A production DBA considers a database to be the smallest item to focus on. A production DBA handles storage space, database maintenance, disaster recovery, high availability, replication, log shipping, mirroring, logins/users, SQL Server Agent jobs, performance monitoring and maybe some performance tuning. The primary point of focus is a server or a SQL Server instance. A production DBA has very little need to understand how the business works.
A development DBA considers a database to be the largest item to focus on. A development DBA handles data modeling, normalization, table structure, DRI, indexes, data types, naming conventions, triggers, stored procedures, views, functions, code generation, data import/export, archiving, purging and auditing. The primary point of focus is a database or a set of databases. A development DBA (database developer) must understand how the business works.

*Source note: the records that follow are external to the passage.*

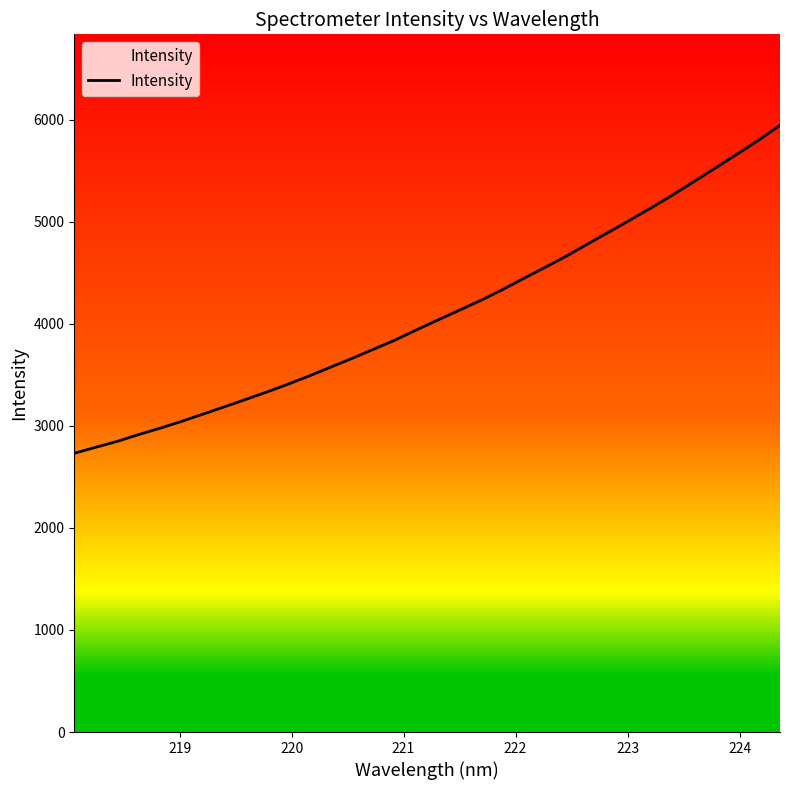

What is the greatest value displayed?

5943.0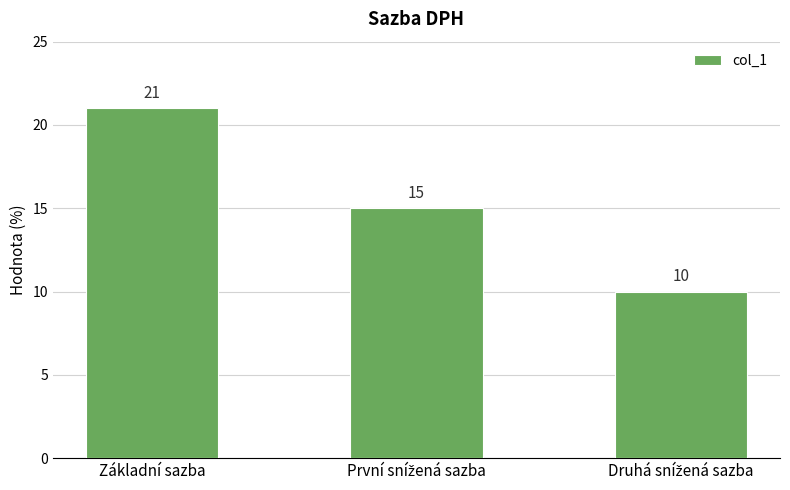

Reading left to right, extract all data points from this chart.

21	15	10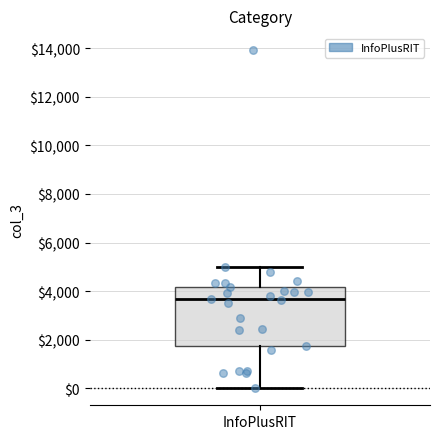

Where is the lower edge of the box for InfoPlusRIT on the y-axis? The values are not printed on the chart, so give them approximately, as read against the axis.

1800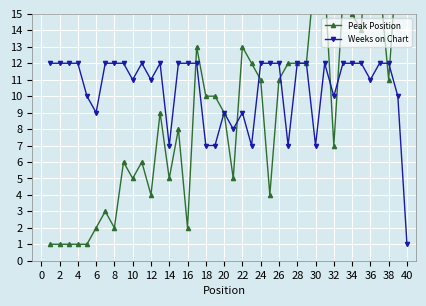

What is the maximum value for Weeks on Chart?

12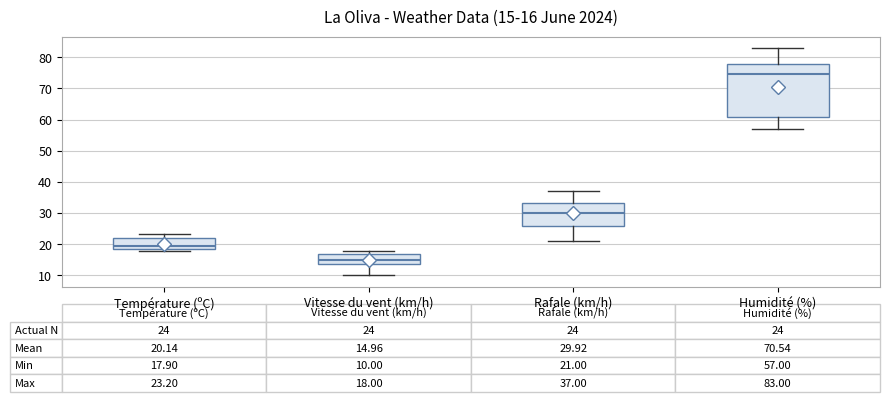

Which box's median line is the highest?

Humidité (%)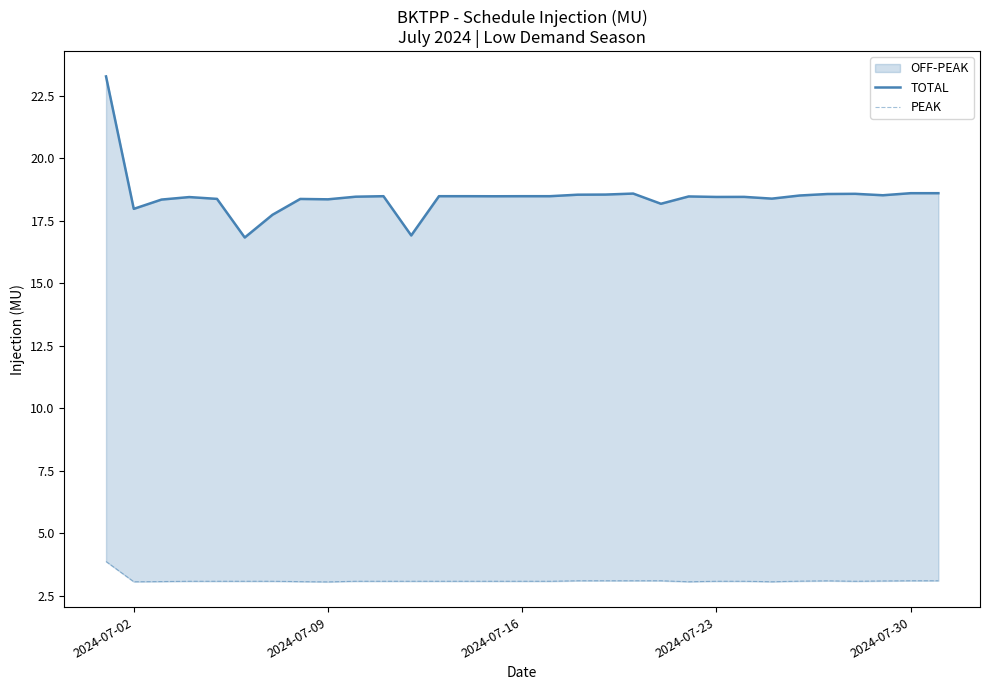

Rank the series by their average value, from highest to lowest.

TOTAL, PEAK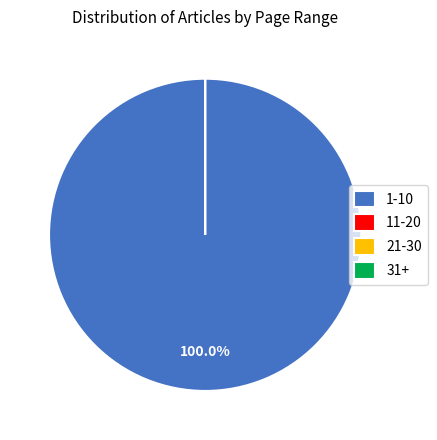

Count the number of slices in the pie.

10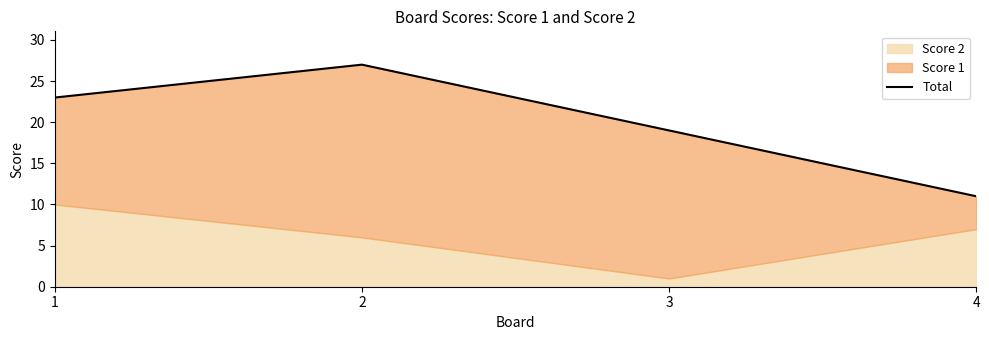

Reading left to right, extract all data points from this chart.

23	27	19	11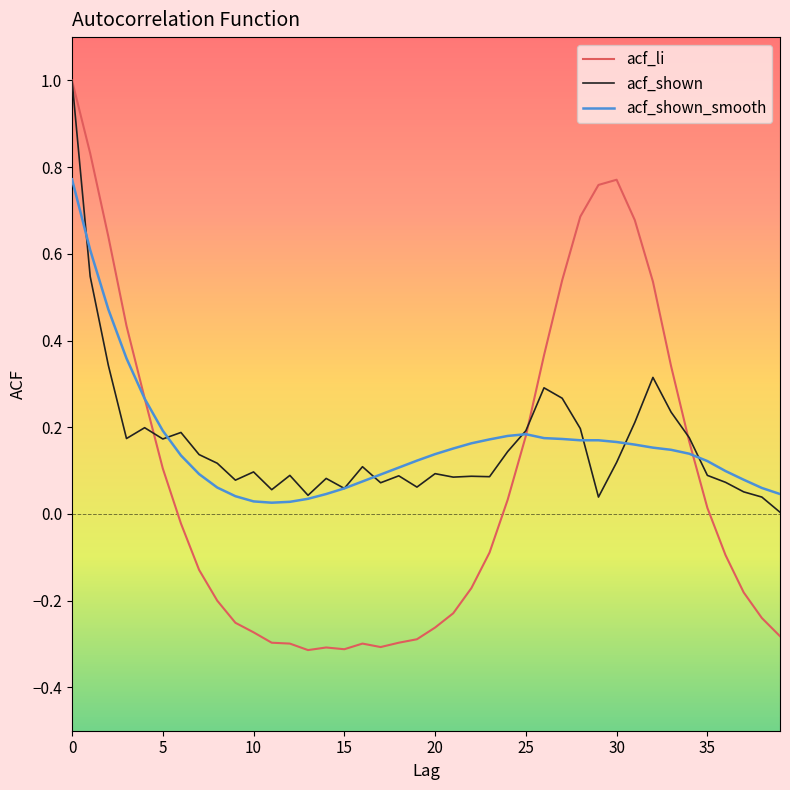

What is the highest value of the acf_shown series?

1.0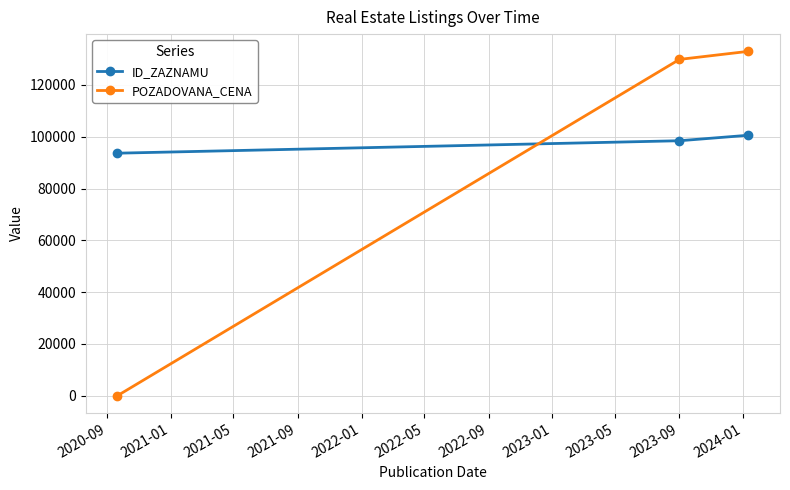

At how many categories does at least one series exceed 50237?

3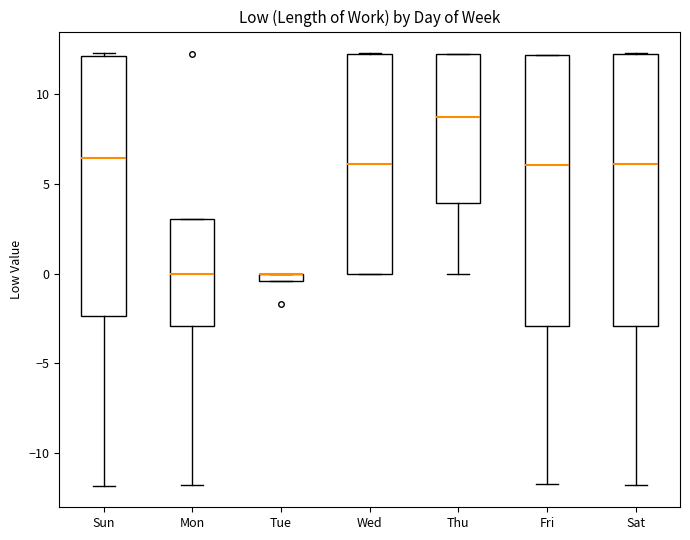

Where is the lower edge of the box for Wed on the y-axis? The values are not printed on the chart, so give them approximately, as read against the axis.

0.0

The right way: production DBA and development DBA
There's certainly a need for both kinds of DBAs in the business world. However, if businesses involve development DBAs in the early stages of database projects, they get much stronger databases, save money on server hardware and have fewer problems for production DBAs to solve.
According to available job postings, there is no indication that businesses are ready to do things the right way. They are still seeking application developers with only secondary database/SQL skills and are still seeking production DBAs to handle problems. There are very few openings for development DBAs.
I'm afraid this means more business databases are being born and raised as mongrel databases. The deplorable conditions they create will hurt businesses in the future.
Personally, I often work as a production DBA or an application developer, but I love being a development DBA (database developer).
ABOUT THE AUTHOR
Brian Walker is a senior database architect in an IS department that uses SQL Server 2000 and the .NET Framework. He has more than 25 years of experience in the IT industry with the last several years focused on databases and SQL Server. Walker is a software developer, database developer, database administrator and database consultant. He develops utility software as a hobby, including a large collection of SQL Server utilities.